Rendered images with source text
+ + +
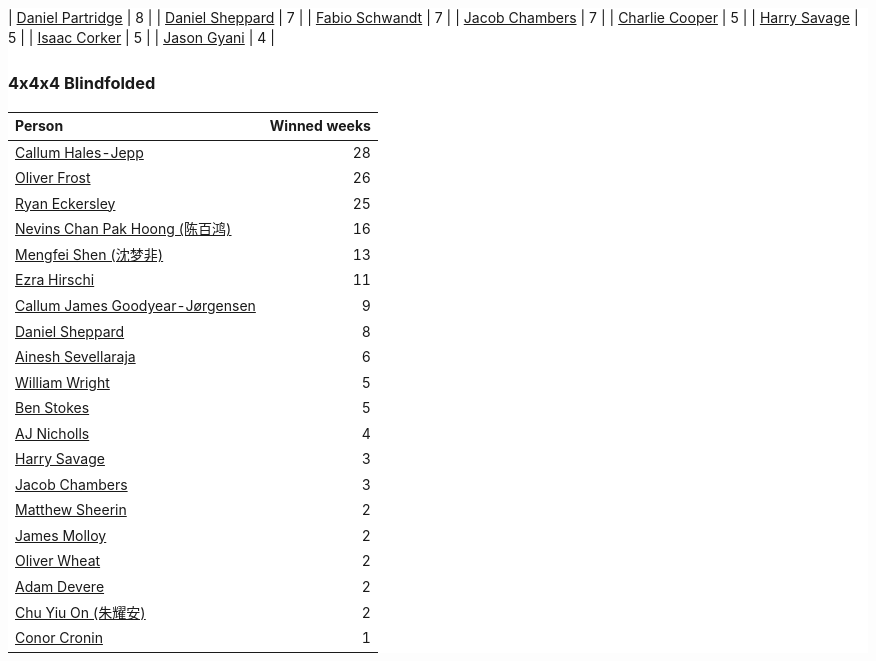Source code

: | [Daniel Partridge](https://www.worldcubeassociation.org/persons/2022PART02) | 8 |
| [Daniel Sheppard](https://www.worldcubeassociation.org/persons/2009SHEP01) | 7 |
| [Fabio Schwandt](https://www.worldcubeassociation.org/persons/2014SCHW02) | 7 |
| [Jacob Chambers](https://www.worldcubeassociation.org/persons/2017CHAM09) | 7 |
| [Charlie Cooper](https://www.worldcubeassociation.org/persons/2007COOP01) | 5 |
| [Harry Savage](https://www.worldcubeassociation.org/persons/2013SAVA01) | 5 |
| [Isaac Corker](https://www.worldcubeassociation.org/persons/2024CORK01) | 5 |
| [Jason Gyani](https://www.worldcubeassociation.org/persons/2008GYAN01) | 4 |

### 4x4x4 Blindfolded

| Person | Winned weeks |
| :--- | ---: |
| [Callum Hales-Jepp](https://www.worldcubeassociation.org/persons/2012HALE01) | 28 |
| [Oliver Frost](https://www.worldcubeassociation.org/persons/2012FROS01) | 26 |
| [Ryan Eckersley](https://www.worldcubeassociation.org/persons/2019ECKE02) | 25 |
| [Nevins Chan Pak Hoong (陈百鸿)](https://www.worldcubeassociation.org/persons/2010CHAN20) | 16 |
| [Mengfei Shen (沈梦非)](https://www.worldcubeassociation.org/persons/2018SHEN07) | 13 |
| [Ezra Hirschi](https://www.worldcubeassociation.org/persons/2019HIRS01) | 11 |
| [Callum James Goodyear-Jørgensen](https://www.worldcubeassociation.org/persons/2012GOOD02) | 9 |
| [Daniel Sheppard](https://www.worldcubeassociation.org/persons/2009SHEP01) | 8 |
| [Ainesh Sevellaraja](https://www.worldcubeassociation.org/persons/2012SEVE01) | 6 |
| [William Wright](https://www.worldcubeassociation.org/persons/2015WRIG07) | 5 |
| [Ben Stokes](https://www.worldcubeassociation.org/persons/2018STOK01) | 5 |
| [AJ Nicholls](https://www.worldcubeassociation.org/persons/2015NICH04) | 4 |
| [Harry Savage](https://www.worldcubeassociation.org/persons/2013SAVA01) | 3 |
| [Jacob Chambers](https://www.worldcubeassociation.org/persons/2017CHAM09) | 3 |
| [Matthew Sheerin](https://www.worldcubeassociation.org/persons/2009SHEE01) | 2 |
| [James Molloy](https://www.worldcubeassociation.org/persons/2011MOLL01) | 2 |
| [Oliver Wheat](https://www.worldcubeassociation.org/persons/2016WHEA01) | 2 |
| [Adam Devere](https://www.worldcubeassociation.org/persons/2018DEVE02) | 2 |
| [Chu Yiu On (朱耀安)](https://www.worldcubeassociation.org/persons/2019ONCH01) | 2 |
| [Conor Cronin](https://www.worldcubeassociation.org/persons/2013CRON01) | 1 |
+ + +
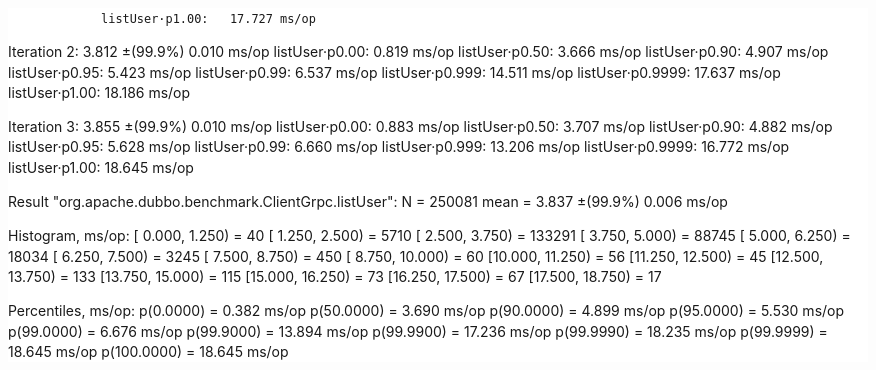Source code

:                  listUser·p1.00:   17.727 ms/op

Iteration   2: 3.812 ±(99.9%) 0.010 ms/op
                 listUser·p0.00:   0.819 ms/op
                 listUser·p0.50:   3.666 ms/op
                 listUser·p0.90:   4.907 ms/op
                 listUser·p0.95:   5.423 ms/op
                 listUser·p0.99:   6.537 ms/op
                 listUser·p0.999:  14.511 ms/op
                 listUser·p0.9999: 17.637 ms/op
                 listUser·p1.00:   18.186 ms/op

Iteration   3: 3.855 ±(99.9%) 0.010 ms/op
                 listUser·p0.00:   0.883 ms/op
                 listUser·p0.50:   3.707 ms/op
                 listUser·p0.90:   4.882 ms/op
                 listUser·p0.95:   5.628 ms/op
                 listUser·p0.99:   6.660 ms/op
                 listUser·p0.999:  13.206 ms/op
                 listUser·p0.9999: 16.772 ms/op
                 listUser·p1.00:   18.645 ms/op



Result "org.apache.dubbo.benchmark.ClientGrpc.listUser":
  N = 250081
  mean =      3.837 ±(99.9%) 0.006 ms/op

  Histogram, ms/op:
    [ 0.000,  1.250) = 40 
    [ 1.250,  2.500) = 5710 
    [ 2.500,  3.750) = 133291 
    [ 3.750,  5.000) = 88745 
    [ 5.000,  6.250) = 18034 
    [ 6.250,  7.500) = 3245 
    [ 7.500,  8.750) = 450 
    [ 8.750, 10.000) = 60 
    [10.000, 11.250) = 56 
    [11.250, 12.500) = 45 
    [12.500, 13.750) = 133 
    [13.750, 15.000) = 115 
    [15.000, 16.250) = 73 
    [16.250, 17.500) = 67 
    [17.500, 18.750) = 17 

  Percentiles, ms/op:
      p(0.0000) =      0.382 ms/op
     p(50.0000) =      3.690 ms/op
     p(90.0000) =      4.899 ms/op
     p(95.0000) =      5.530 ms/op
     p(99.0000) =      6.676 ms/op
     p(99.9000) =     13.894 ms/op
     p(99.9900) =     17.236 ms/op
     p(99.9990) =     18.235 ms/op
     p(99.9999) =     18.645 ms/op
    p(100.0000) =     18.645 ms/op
+ + +
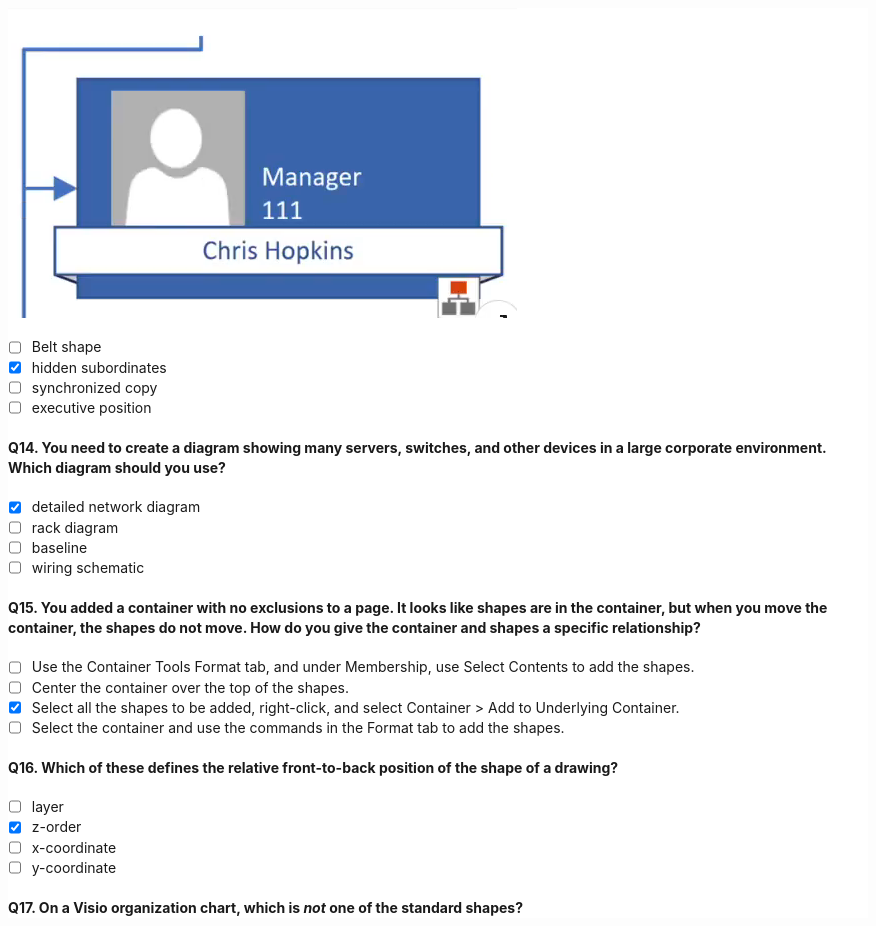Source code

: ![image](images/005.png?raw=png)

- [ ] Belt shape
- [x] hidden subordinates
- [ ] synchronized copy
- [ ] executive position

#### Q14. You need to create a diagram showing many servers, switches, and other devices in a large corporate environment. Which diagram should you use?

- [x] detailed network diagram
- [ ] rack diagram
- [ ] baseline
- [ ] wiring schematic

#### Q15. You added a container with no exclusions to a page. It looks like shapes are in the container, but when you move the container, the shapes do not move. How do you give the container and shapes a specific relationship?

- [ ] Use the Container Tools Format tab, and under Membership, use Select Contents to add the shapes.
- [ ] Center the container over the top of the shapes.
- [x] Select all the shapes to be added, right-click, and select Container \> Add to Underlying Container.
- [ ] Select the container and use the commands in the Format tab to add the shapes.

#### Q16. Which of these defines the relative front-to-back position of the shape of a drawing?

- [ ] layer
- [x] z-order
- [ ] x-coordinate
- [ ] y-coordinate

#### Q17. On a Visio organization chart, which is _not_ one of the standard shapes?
+ + +
The task: Once you find the line with "- [x] z-order" above, print it and every line after it up to and including the line with "#### Q17. On", exactly as written and nothing else.

Answer:
- [x] z-order
- [ ] x-coordinate
- [ ] y-coordinate

#### Q17. On a Visio organization chart, which is _not_ one of the standard shapes?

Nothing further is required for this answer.